Content starts

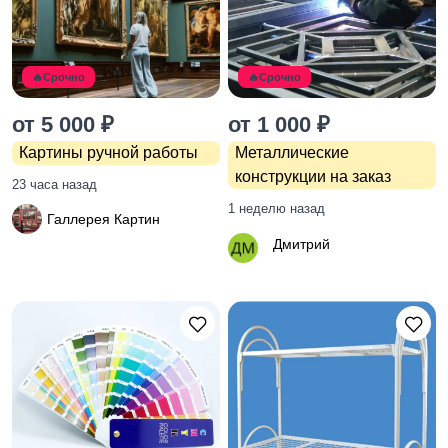
оборудование
10
🔥Срочно
🔥Срочно
Хэндмейд
от 5 000 ₽
от 1 000 ₽
Картины ручной работы
Металлические
конструкции на заказ
23 часа назад
1 неделю назад
Галлерея Картин
Дмитрий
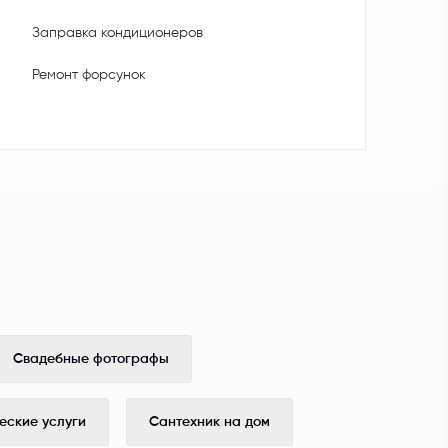
Заправка кондиционеров
Ремонт форсунок
Свадебные фотографы
ские услуги
Сантехник на дом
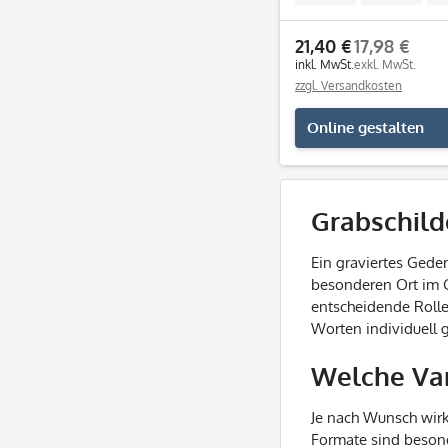
21,40 €
17,98 €
inkl. MwSt.
exkl. MwSt.
zzgl. Versandkosten
Online gestalten
Grabschild
Ein graviertes Gede
besonderen Ort im Ga
entscheidende Rolle
Worten individuell 
Welche Var
Je nach Wunsch wirk
Formate sind besond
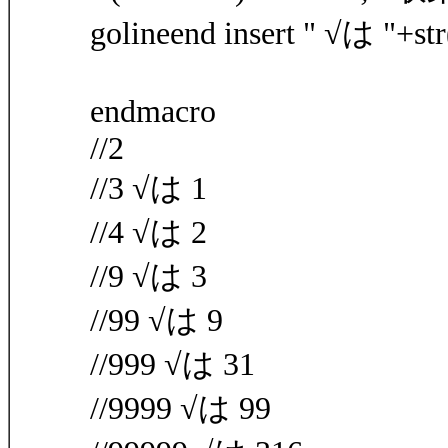
golineend insert " √は "+str
endmacro
//2
//3 √は 1
//4 √は 2
//9 √は 3
//99 √は 9
//999 √は 31
//9999 √は 99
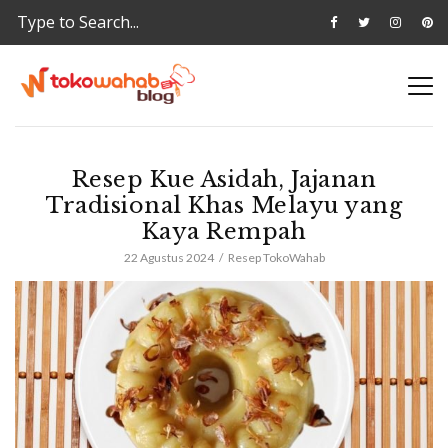
Resep Kue Asidah, Jajanan
Tradisional Khas Melayu yang
Kaya Rempah
22 Agustus 2024
Resep TokoWahab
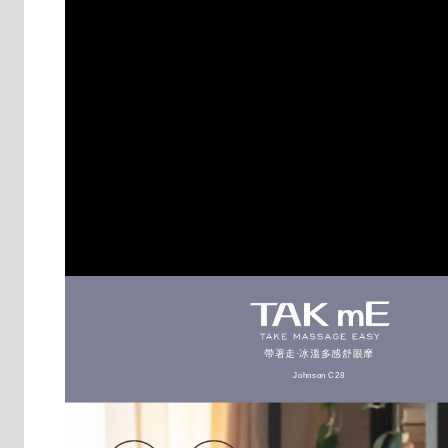
帶著走·冰溫多感舒眼摩
Johnson C28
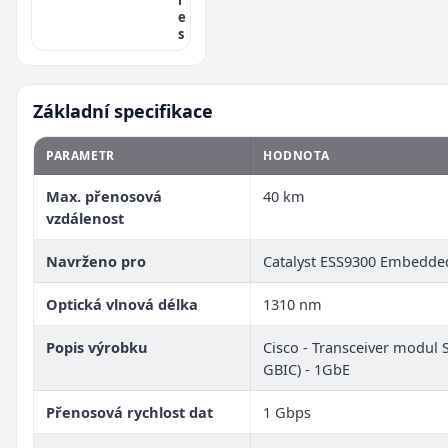
e
s
Základní specifikace
PARAMETR
HODNOTA
Max. přenosová
40 km
vzdálenost
Navrženo pro
Catalyst ESS9300 Embedded
Optická vlnová délka
1310 nm
Popis výrobku
Cisco - Transceiver modul 
GBIC) - 1GbE
Přenosová rychlost dat
1 Gbps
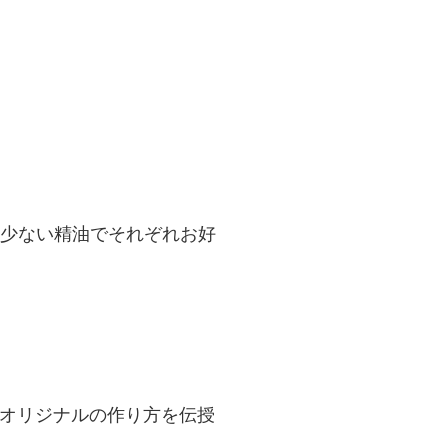
少ない精油でそれぞれお好
aのオリジナルの作り方を伝授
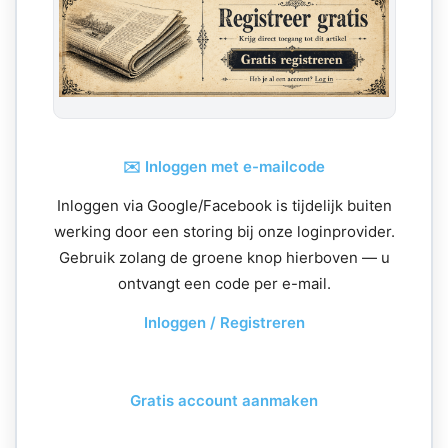
✉️ Inloggen met e-mailcode
Inloggen via Google/Facebook is tijdelijk buiten
werking door een storing bij onze loginprovider.
Gebruik zolang de groene knop hierboven — u
ontvangt een code per e-mail.
Inloggen / Registreren
Gratis account aanmaken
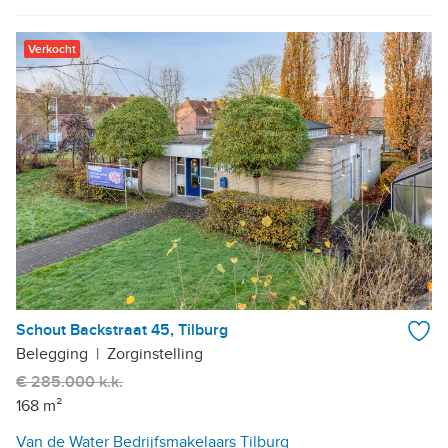
Verkocht
Schout Backstraat 45, Tilburg
Belegging
|
Zorginstelling
€ 285.000 k.k.
168 m²
Van de Water Bedrijfsmakelaars Tilburg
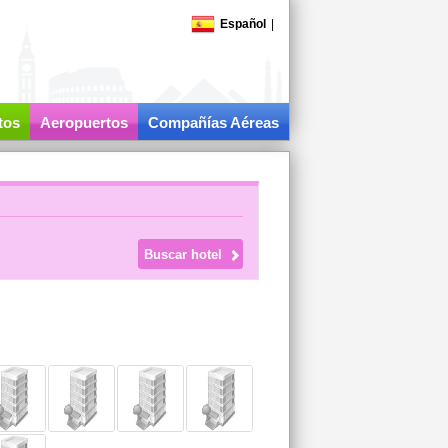
Español
|
tos
Aeropuertos
Compañías Aéreas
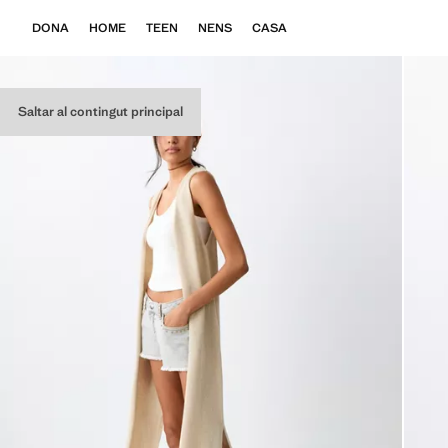
DONA
HOME
TEEN
NENS
CASA
Saltar al contingut principal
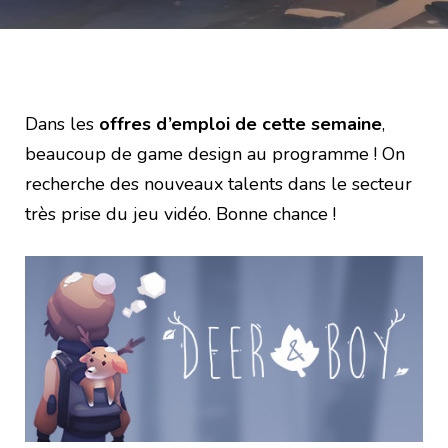
Dans les
offres d’emploi de cette semaine
,
beaucoup de game design au programme ! On
recherche des nouveaux talents dans le secteur
très prise du jeu vidéo. Bonne chance !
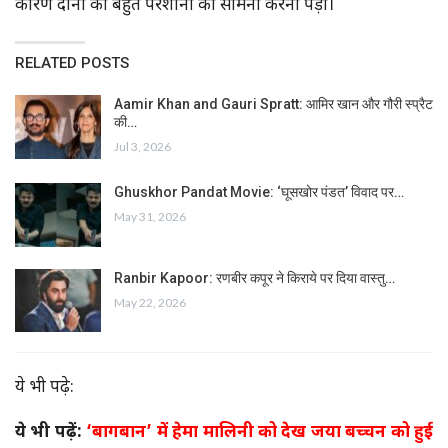
कारण दोनों को बहुत परेशानी का सामना करना पड़ा।
RELATED POSTS
Aamir Khan and Gauri Spratt: आमिर खान और गौरी स्प्रैट
की…
Jul 3, 2026
Ghuskhor Pandat Movie: ‘घूसखोर पंडत’ विवाद पर…
May 31, 2026
Ranbir Kapoor: रणबीर कपूर ने किराये पर दिया वास्तु…
May 22, 2026
ये भी पढ़े:
ये भी पढ़ें:
‘बागबान’ में हेमा मालिनी को देख जया बच्चन को हुई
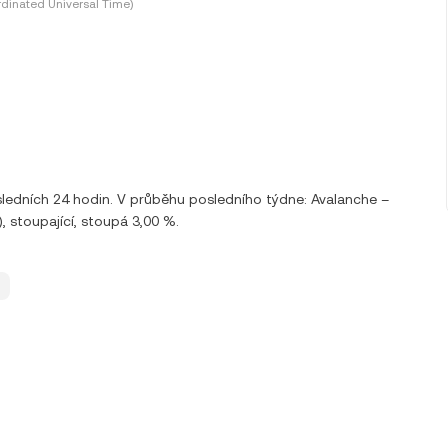
dinated Universal Time)
sledních 24 hodin. V průběhu posledního týdne: Avalanche –
, stoupající, stoupá 3,00 %.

Content ends

- **Work order**: Give only the count of lines in the material that contain "Inloggen", with matching capitalization.

- **Response area**: 3